Saturday, May 4, 2013

Are You Saved?

Are you saved?

Have you ever been asked this question? Has anyone ever told you that Catholics think they can work their way into Heaven?

The Catholic Church does not now, nor has it ever, taught a doctrine of salvation by works - that we can “work” our way into Heaven. And, the Bible does not teach that we are saved by “faith alone.” The only place in all of Scripture where the phrase “Faith Alone” appears, is in James 2:24, where it says that we are not justified (or saved) by faith alone. However, if works have nothing to do with our salvation, then how come every passage in the New Testament that talks about judgment says we will be judged by our works, not by whether or not we have faith alone? (See Rom 2, Matthew 15 and 16, 1 Ptr 1, Rev 20 and 22, 2 Cor 5, and many, many more verses).

If we are saved by faith alone, why does 1 Cor 13:13 say that love is greater than faith? Shouldn’t it be the other way around?

As Catholics we believe that we are saved by God’s grace alone. We can do nothing, apart from God’s grace, to receive the free gift of salvation. We also believe, however, that we have to respond to God’s grace. Protestants believe that, too. However, many Protestants believe that the only response necessary is an act of faith; whereas, Catholics believe a response of "faith and works" is necessary, or, as the Bible puts it in Galatians 5:6, “For in Christ Jesus neither circumcision nor uncircumsion is of any avail, but faith working through love." (Just as the Church teaches.)

St. Paul said he needed to work out his salvation with "fear and trembling." If anyone professed their faith in Jesus it was Paul. If he felt so assured of his salvation because of his faith alone in Jesus, why then would he be trembling, and have to work out his salvation?

So, the next time someone asks you if you are saved, the Catholic should reply:

As the Bible says, I am already saved (Rom. 8:24, Eph. 2:5–8), but I’m also being saved (1 Cor. 1:8, 2 Cor. 2:15, Phil. 2:12), and I have the hope that I will be saved (Rom. 5:9–10, 1 Cor. 3:12–15). Like the apostle Paul I am working out my salvation in fear and trembling (Phil. 2:12), with hopeful confidence in the promises of Christ (Rom. 5:2, 2 Tim. 2:11–13)." ♥


  1. Those passages and what is being pointed out here actually would be helpful to have memorized for conversations with 'born again' Christians. Usually they they hit a Catholic with one bible quote and the Catholic panics and doesn't have anything to say.

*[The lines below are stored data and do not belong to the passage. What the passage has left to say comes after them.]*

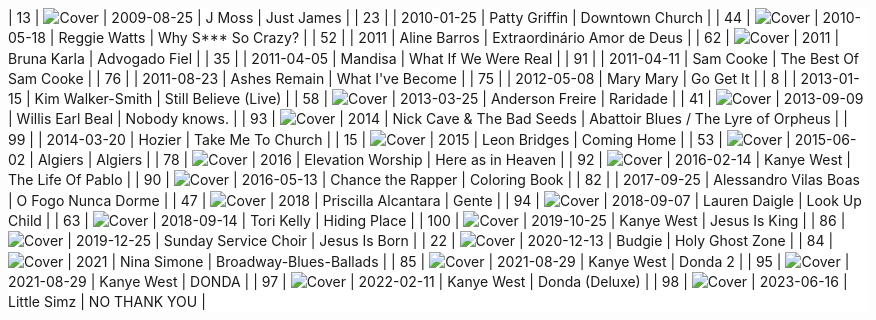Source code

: | 13 | ![Cover](https://i.discogs.com/uxYZxZsoxXFKiDqlmRPtkvlrDvaWSdCKzhs3Bvr5p9I/rs:fit/g:sm/q:40/h:150/w:150/czM6Ly9kaXNjb2dz/LWRhdGFiYXNlLWlt/YWdlcy9SLTEyNDc0/MzYwLTE2MDczMDc3/NjYtNDU4Ni5qcGVn.jpeg) | 2009-08-25 | J Moss | Just James |
| 23 |  | 2010-01-25 | Patty Griffin | Downtown Church |
| 44 | ![Cover](https://i.discogs.com/Ag7FI4bP4SSzg3-Qokr7l0j_raYgiR1FzR4S-blQm6A/rs:fit/g:sm/q:40/h:150/w:150/czM6Ly9kaXNjb2dz/LWRhdGFiYXNlLWlt/YWdlcy9SLTI0MzE2/NTEtMTQ0MDM0NTMz/My0xMzIxLmpwZWc.jpeg) | 2010-05-18 | Reggie Watts | Why S*** So Crazy? |
| 52 |  | 2011 | Aline Barros | Extraordinário Amor de Deus |
| 62 | ![Cover](https://i.discogs.com/noXliAM_j2OIKmHj0JlQBgdAtcLq1Wx-0VB5FheNnJk/rs:fit/g:sm/q:40/h:150/w:150/czM6Ly9kaXNjb2dz/LWRhdGFiYXNlLWlt/YWdlcy9SLTEyNDg0/MDUxLTE1MzYxOTIy/NjAtMTIyNi5qcGVn.jpeg) | 2011 | Bruna Karla | Advogado Fiel |
| 35 |  | 2011-04-05 | Mandisa | What If We Were Real |
| 91 |  | 2011-04-11 | Sam Cooke | The Best Of Sam Cooke |
| 76 |  | 2011-08-23 | Ashes Remain | What I've Become |
| 75 |  | 2012-05-08 | Mary Mary | Go Get It |
| 8 |  | 2013-01-15 | Kim Walker-Smith | Still Believe (Live) |
| 58 | ![Cover](https://i.discogs.com/XsJO_Ciar_Rxe_IhXo33Df-KzzNcmiBXybgRGyw4THI/rs:fit/g:sm/q:40/h:150/w:150/czM6Ly9kaXNjb2dz/LWRhdGFiYXNlLWlt/YWdlcy9SLTE1MDAw/NzYxLTE2NDI3MjY4/ODktNTQxMi5qcGVn.jpeg) | 2013-03-25 | Anderson Freire | Raridade |
| 41 | ![Cover](https://i.discogs.com/kd_nxRVsSk2wXvfsnwpugj6wve--oscMd_9uOk04vx0/rs:fit/g:sm/q:40/h:150/w:150/czM6Ly9kaXNjb2dz/LWRhdGFiYXNlLWlt/YWdlcy9SLTQ4OTUz/MjYtMTM3ODc0MjA4/NC04NTQ5LmpwZWc.jpeg) | 2013-09-09 | Willis Earl Beal | Nobody knows. |
| 93 | ![Cover](https://i.discogs.com/i3u_NoYTqNkFa1QPQBPKXH9IBVmobvJ1KqW7YlHJPgI/rs:fit/g:sm/q:40/h:150/w:150/czM6Ly9kaXNjb2dz/LWRhdGFiYXNlLWlt/YWdlcy9SLTM3OTcw/OC0xNTg3MjMzOTQ0/LTczNjIuanBlZw.jpeg) | 2014 | Nick Cave &amp; The Bad Seeds | Abattoir Blues / The Lyre of Orpheus |
| 99 |  | 2014-03-20 | Hozier | Take Me To Church |
| 15 | ![Cover](https://i.discogs.com/K_frvZ449LVwMmkiVe9eGnp0_4GbcW0LYbng8eYaLEk/rs:fit/g:sm/q:40/h:150/w:150/czM6Ly9kaXNjb2dz/LWRhdGFiYXNlLWlt/YWdlcy9SLTY4NTYw/NjktMTQyODA3OTM3/OS0yMTY1LmpwZWc.jpeg) | 2015 | Leon Bridges | Coming Home |
| 53 | ![Cover](https://i.discogs.com/V1abIXjkVIXPUtAK6KRNfcDDwl6MCXWeB8_B9Ta2APs/rs:fit/g:sm/q:40/h:150/w:150/czM6Ly9kaXNjb2dz/LWRhdGFiYXNlLWlt/YWdlcy9SLTcwNjcx/ODItMTQzMjkzNTY3/MC0yNjA1LmpwZWc.jpeg) | 2015-06-02 | Algiers | Algiers |
| 78 | ![Cover](https://i.discogs.com/-BywrP6adTezDNB8njv13_xhPrCNQvzannBiX85dwyU/rs:fit/g:sm/q:40/h:150/w:150/czM6Ly9kaXNjb2dz/LWRhdGFiYXNlLWlt/YWdlcy9SLTk0MTMw/MjMtMTQ4MDEzMDEx/Mi02MjU1LmpwZWc.jpeg) | 2016 | Elevation Worship | Here as in Heaven |
| 92 | ![Cover](https://i.discogs.com/37BQKo20YDyaEVIZUOKj9hY7pKYITXIOsYQEc4_uQ2Y/rs:fit/g:sm/q:40/h:150/w:150/czM6Ly9kaXNjb2dz/LWRhdGFiYXNlLWlt/YWdlcy9SLTgxMTU3/NzUtMTQ1NTQ0MjAz/Ni04ODY3LmpwZWc.jpeg) | 2016-02-14 | Kanye West | The Life Of Pablo |
| 90 | ![Cover](https://i.discogs.com/s2LgbBGeAPgVtQ5YLUxlzJiCIugw4XI0L2iFg4AsXfg/rs:fit/g:sm/q:40/h:150/w:150/czM6Ly9kaXNjb2dz/LWRhdGFiYXNlLWlt/YWdlcy9SLTg1MTM4/MjAtMTU4MzQyMjc2/NC03MDkwLmpwZWc.jpeg) | 2016-05-13 | Chance the Rapper | Coloring Book |
| 82 |  | 2017-09-25 | Alessandro Vilas Boas | O Fogo Nunca Dorme |
| 47 | ![Cover](https://i.discogs.com/6BrJpxbQF1C4NESoNOxkxfqlbG6TzV1hrVFVtNZC9cY/rs:fit/g:sm/q:40/h:150/w:150/czM6Ly9kaXNjb2dz/LWRhdGFiYXNlLWlt/YWdlcy9SLTEyNDY1/ODQ1LTE1MzU4MzM2/ODItMjc3MS5qcGVn.jpeg) | 2018 | Priscilla Alcantara | Gente |
| 94 | ![Cover](https://i.discogs.com/86VIODssGbiyTs5XRmuKgLKdjp4jOCoXmDqWTQsH_og/rs:fit/g:sm/q:40/h:150/w:150/czM6Ly9kaXNjb2dz/LWRhdGFiYXNlLWlt/YWdlcy9SLTEyNTYx/NjY4LTE1Mzc2NDgz/NTAtOTU4Mi5qcGVn.jpeg) | 2018-09-07 | Lauren Daigle | Look Up Child |
| 63 | ![Cover](https://i.discogs.com/2OSS7Gz5qEFIplnLydZ4sf0ZRpskAfaclK1xtwzw-q4/rs:fit/g:sm/q:40/h:150/w:150/czM6Ly9kaXNjb2dz/LWRhdGFiYXNlLWlt/YWdlcy9SLTEyNTM3/OTg2LTE1MzcyMDkx/OTEtNDY3NS5qcGVn.jpeg) | 2018-09-14 | Tori Kelly | Hiding Place |
| 100 | ![Cover](https://i.discogs.com/nexK_JiQEz4itUNpBGqTt7o7mF6RH0tf2dWtWq4qGKo/rs:fit/g:sm/q:40/h:150/w:150/czM6Ly9kaXNjb2dz/LWRhdGFiYXNlLWlt/YWdlcy9SLTE0MzEz/MDU1LTE1ODQ5MTgy/MzYtODk0My5qcGVn.jpeg) | 2019-10-25 | Kanye West | Jesus Is King |
| 86 | ![Cover](https://i.discogs.com/kTUADOtqBSEjQFGBfcLuYQ-I6SvNd4bE_82pBdYFMqs/rs:fit/g:sm/q:40/h:150/w:150/czM6Ly9kaXNjb2dz/LWRhdGFiYXNlLWlt/YWdlcy9SLTE0NTcy/NTMxLTE1NzczODM4/ODAtMTEzNy5qcGVn.jpeg) | 2019-12-25 | Sunday Service Choir | Jesus Is Born |
| 22 | ![Cover](https://i.discogs.com/dC7dCZAaOH4cX_Yi1moxxam6MpGij7GubK5rEMP8O3o/rs:fit/g:sm/q:40/h:150/w:150/czM6Ly9kaXNjb2dz/LWRhdGFiYXNlLWlt/YWdlcy9SLTgzOTA3/ODQtMTQ2MDcwNzI4/NS02Nzg2LmpwZWc.jpeg) | 2020-12-13 | Budgie | Holy Ghost Zone |
| 84 | ![Cover](https://i.discogs.com/D3TWoHIJJOwRL6OCYxw_tIGi5wgMjcHNZ4fZVThrWok/rs:fit/g:sm/q:40/h:150/w:150/czM6Ly9kaXNjb2dz/LWRhdGFiYXNlLWlt/YWdlcy9SLTE4MDI4/NDgtMTQ3NzU2NDQx/OC03ODM2LmpwZWc.jpeg) | 2021 | Nina Simone | Broadway-Blues-Ballads |
| 85 | ![Cover](https://i.discogs.com/fbVW8Ub4PxShXHd3G1_iei4WrTgK42MEPFcyVKwpqsc/rs:fit/g:sm/q:40/h:150/w:150/czM6Ly9kaXNjb2dz/LWRhdGFiYXNlLWlt/YWdlcy9SLTIwMDM4/NDA4LTE2MzAyNDMz/MjktMjQxNS5qcGVn.jpeg) | 2021-08-29 | Kanye West | Donda 2 |
| 95 | ![Cover](https://i.discogs.com/fbVW8Ub4PxShXHd3G1_iei4WrTgK42MEPFcyVKwpqsc/rs:fit/g:sm/q:40/h:150/w:150/czM6Ly9kaXNjb2dz/LWRhdGFiYXNlLWlt/YWdlcy9SLTIwMDM4/NDA4LTE2MzAyNDMz/MjktMjQxNS5qcGVn.jpeg) | 2021-08-29 | Kanye West | DONDA |
| 97 | ![Cover](https://i.discogs.com/fbVW8Ub4PxShXHd3G1_iei4WrTgK42MEPFcyVKwpqsc/rs:fit/g:sm/q:40/h:150/w:150/czM6Ly9kaXNjb2dz/LWRhdGFiYXNlLWlt/YWdlcy9SLTIwMDM4/NDA4LTE2MzAyNDMz/MjktMjQxNS5qcGVn.jpeg) | 2022-02-11 | Kanye West | Donda (Deluxe) |
| 98 | ![Cover](https://i.discogs.com/jWU9Dn_GEuBTz-8NKyJUND96sFHF8tqT5Uj0UCh1InY/rs:fit/g:sm/q:40/h:150/w:150/czM6Ly9kaXNjb2dz/LWRhdGFiYXNlLWlt/YWdlcy9SLTI1NDU0/NzE2LTE2NzA5NTUw/MzEtMjE5MC5qcGVn.jpeg) | 2023-06-16 | Little Simz | NO THANK YOU |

Just a little bit of informed back-and-forth in our part can be helpful.

  2. I am always amazed when reading the "saved through works" argument that no one points out the obvious.

    That for those saved through faith in Christ, good works are a natural result of that grace.

    In other words, it isn't "works" that get you to heaven. The "works" comes naturally as a reflection of faith. Not as a requirement for it.

    Someone living in faith projects the grace of God which is what is meant by: "we will be judged by our works.

  3. Ephesians 2:8-9 says "For by grace you have been saved through faith, and that not of yourselves; it is the gift of God, not of works, lest anyone should boast."

    Works is a sign and result of faith: James 2:26 "For as the body apart from the spirit is dead, so also faith apart from works is dead."

    And the reward for works is in proportion to ones works so therefore cannot be salvation:
    "The Son of Man will come in the glory of His Father with His angels, and then He will reward each according to his works" (Matthew 16:27).
    "[God] will render to each one according to his deeds" (Romans 2:6).
    "He who plants and he who waters are one, and each one will receive his own reward according to his own labor" (1 Corinthians 3:8).

  4. I always answer back to these questions thus: "Saved? No. Redeemed? Yes!"

    There is a great need to catechise Catholics about the difference between redemption [something Our Lord won for all men by His Death on Calvary] and each man's individual salvation, awarded him/denied him, at the particular judgment. When we grasp this, we have a great tool to convert those outside the Church.